Stephen Kinzer reviews the destructive effects that the Libyan war has had on Mali:
This catastrophe did not “just happen.” It is the direct result of an episode that may at first seem unrelated: the US-led intervention in Libya last year. Rarely in recent times has there been a more vivid example of how such interventions can produce devastating unexpected results.
Mali’s misfortunes haven’t gone entirely unnoticed in the West, but even the Western governments that perceive northern Mali as a source of security threats to Europe and west Africa have shown little interest in helping to repair the damage that their war caused. Unfortunately for Mali, one of the things that made the Libyan war relatively unpopular in Western countries, namely a lack of popular interest in the region, is what makes it so easy for supporters of the Libyan war to ignore the consequences of U.S./NATO intervention. If one of the benefits of military intervention “on the cheap” for the U.S. is that it avoids direct American involvement in a given country once the war is over, one of the advantages for interventionists is that they can declare victory, wash their hands of anything that happens later, and pretend that it was a great success. The Libyan war’s effects in Mali have done some real damage to U.S. and allied security interests, and of course those effects have been absolutely disastrous for Mali and quite harmful to many of its neighbors.
Update: The Red Cross has begun relief efforts in northern Mali.



“The Libyan war’s effects in Mali have done some real damage to U.S. and allied security interests, and of course those effects have been absolutely disastrous for Mali and quite harmful to many of its neighbors.”
It is worth emphasizing that U.S. and allied security interests were never the actual reasons for the war.
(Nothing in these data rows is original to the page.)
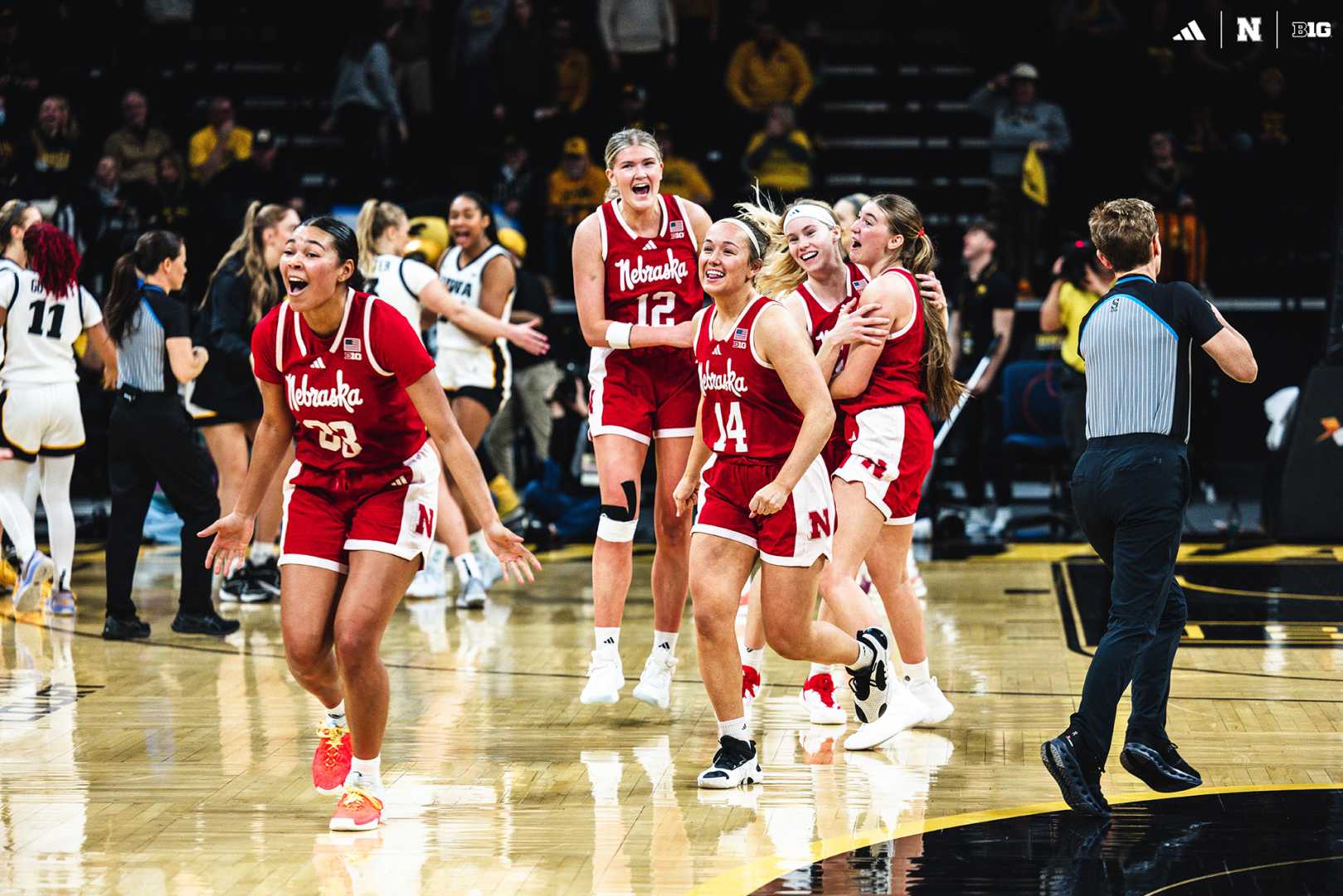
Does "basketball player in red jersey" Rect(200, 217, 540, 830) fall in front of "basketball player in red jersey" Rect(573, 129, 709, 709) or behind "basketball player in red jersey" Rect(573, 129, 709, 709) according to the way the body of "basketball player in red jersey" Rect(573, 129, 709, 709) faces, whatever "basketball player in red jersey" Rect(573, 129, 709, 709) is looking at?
in front

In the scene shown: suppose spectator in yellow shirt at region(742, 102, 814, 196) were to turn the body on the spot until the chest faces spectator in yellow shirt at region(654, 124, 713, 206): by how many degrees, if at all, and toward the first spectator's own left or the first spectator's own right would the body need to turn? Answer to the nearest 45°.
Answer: approximately 45° to the first spectator's own right

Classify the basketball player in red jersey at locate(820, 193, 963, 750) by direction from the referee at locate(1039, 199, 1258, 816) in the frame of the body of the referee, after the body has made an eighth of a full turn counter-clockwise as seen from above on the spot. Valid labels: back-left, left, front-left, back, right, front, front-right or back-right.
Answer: front-left

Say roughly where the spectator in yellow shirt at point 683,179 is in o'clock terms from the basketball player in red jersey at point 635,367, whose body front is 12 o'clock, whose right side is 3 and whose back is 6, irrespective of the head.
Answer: The spectator in yellow shirt is roughly at 6 o'clock from the basketball player in red jersey.

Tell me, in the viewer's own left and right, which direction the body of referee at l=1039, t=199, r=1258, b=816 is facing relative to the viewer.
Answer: facing away from the viewer and to the right of the viewer

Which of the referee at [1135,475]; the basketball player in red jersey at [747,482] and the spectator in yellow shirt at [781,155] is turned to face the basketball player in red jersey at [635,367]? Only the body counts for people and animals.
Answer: the spectator in yellow shirt

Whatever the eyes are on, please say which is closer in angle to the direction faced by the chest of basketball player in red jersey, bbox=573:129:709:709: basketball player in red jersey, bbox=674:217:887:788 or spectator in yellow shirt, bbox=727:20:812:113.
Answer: the basketball player in red jersey

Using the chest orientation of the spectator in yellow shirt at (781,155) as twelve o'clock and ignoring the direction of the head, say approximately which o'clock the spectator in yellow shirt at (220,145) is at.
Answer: the spectator in yellow shirt at (220,145) is roughly at 3 o'clock from the spectator in yellow shirt at (781,155).

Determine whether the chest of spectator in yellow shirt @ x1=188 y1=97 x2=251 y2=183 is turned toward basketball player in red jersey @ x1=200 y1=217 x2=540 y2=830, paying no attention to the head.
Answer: yes

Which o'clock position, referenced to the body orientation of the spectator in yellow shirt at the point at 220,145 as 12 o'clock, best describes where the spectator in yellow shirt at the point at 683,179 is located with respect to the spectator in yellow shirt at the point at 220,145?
the spectator in yellow shirt at the point at 683,179 is roughly at 10 o'clock from the spectator in yellow shirt at the point at 220,145.

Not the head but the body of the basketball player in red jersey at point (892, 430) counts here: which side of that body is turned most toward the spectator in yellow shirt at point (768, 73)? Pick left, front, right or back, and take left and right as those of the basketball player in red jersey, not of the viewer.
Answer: right

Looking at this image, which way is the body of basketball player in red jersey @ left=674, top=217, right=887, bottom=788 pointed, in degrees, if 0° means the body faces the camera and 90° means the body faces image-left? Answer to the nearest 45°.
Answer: approximately 45°

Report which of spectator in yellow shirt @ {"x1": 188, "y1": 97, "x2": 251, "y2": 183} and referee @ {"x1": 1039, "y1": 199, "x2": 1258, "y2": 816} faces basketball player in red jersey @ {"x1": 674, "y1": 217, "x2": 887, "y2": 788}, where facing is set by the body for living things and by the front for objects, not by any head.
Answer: the spectator in yellow shirt

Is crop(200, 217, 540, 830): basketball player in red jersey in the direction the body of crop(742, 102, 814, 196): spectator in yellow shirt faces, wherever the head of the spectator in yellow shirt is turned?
yes

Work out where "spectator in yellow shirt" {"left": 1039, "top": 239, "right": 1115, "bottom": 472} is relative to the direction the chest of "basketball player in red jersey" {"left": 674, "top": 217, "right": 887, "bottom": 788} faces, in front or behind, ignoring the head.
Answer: behind
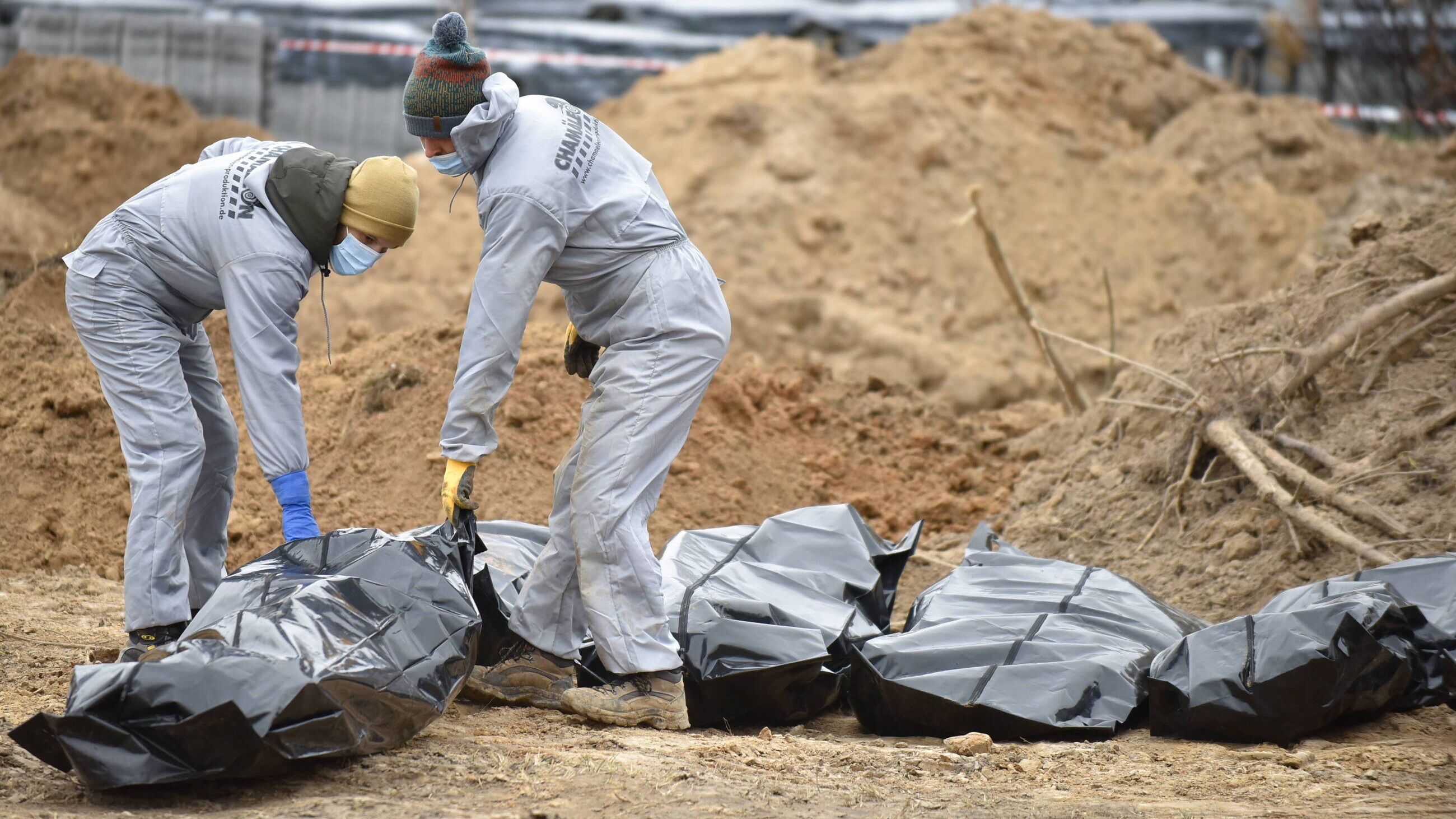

The war’s perpetrators may have thought they were, but the real reasons for the war had to do with sentimental political posturing that was made possible, and perhaps inevitable, by years of demonizing Qadafi the Strongman and exagerating his significance.
The ‘collateral’ effects were entirely predictable but calculating them was entirely uninteresting because they could only distract from the war’s true purpose which made them irrelevant. They remain so today, as irrelevant and uninteresting as the members of the wedding who find themselves co-incidentally dead for the purpose of making Americans at home worry less, or is it more, about their security.